According to the researchers’ findings, only 14% of the non-Hispanic Black patients in the study group received both the surgery and the recommended number of chemotherapy cycles recommended by the NCCN Guidelines, as compared with 24% of the non-Hispanic white patients. 

“We know that the best outcomes for ovarian cancer are achieved when affected patients are treated according to NCCN Guidelines,” stated Dr. Ronald D. Alvarez in a release issued by NCCN. Dr. Alvarez, who was not involved in this study, is Chair of OCRA’s Scientific Advisory Committee, Chairman and Clinical Service Chief of Obstetrics and Gynecology at the Vanderbilt University Medical Center, and Vice-Chair for the NCCN Guidelines Panel for Ovarian Cancer. “This study demonstrated, similar to many other studies, that non-Hispanic Black ovarian cancer patients were less likely than non-Hispanic white ovarian cancer patients to receive NCCN Guidelines-based care.”

After looking at the data related to the factors that can impact a patient’s healthcare access, the scientists learned that the Black patients in the study group had less affordability and availability of services than the white patients. However, the researchers also concluded that the Black patients in the study group were less likely to initiate systemic therapy compared with white patients, even after accounting for affordability and availability factors.
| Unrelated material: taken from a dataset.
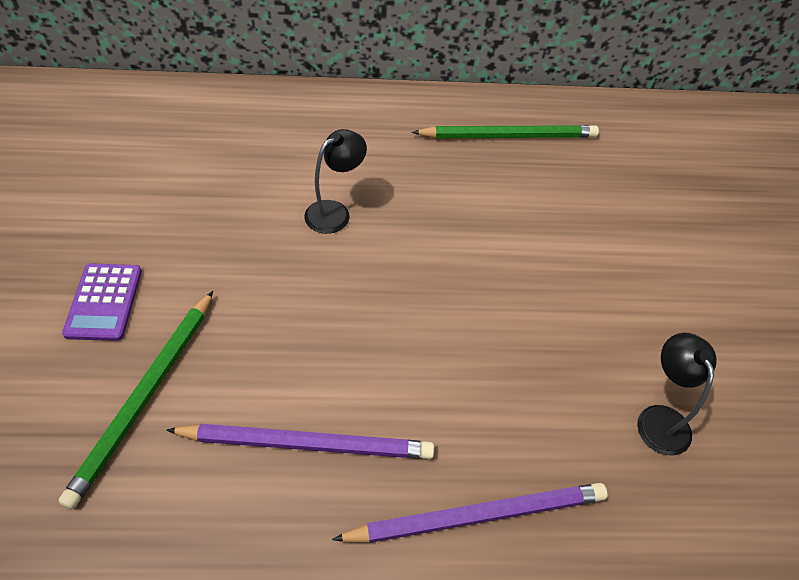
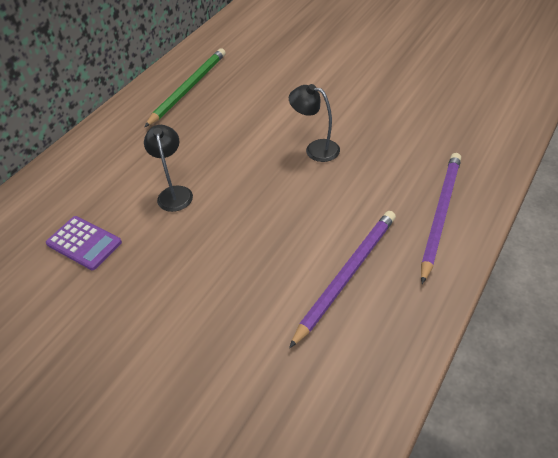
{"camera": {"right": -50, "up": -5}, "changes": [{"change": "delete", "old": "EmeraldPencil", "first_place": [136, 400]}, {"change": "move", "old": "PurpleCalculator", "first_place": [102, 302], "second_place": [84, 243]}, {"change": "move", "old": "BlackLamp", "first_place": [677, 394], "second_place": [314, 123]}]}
“While the ability to pay and the number of hospitals and specialists in the area impacts a patient’s cancer care, these do not completely explain racial disparities in ovarian cancer treatment,” noted the study’s lead author Dr. Mary Katherine Montes de Oca, a resident at the Duke University School of Medicine. “More work needs to be done to determine what other factors are contributing to these inequities.” 

“The reasons are complex and multifaceted,” explained the study’s senior author Dr. Tomi F. Akinyemiju, Associate Director of Community Outreach, Engagement, and Equity at the Duke Cancer Institute and the Vice-Chair of Diversity and Inclusion of the Department of Population Health Sciences at the Duke University School of Medicine. 

“For many reasons, including the legacy of structural racism, Black patients have poorer access to healthcare,” she noted in the NCCN release. “This is related to employment patterns, which predict quality insurance coverage and residential patterns, and in turn, the availability and quality of healthcare resources in predominantly Black neighborhoods. As a society, we need to have tough conversations about access to quality care, and collectively come up with solutions so that having a cancer diagnosis does not become a death sentence for the most vulnerable members of our society.”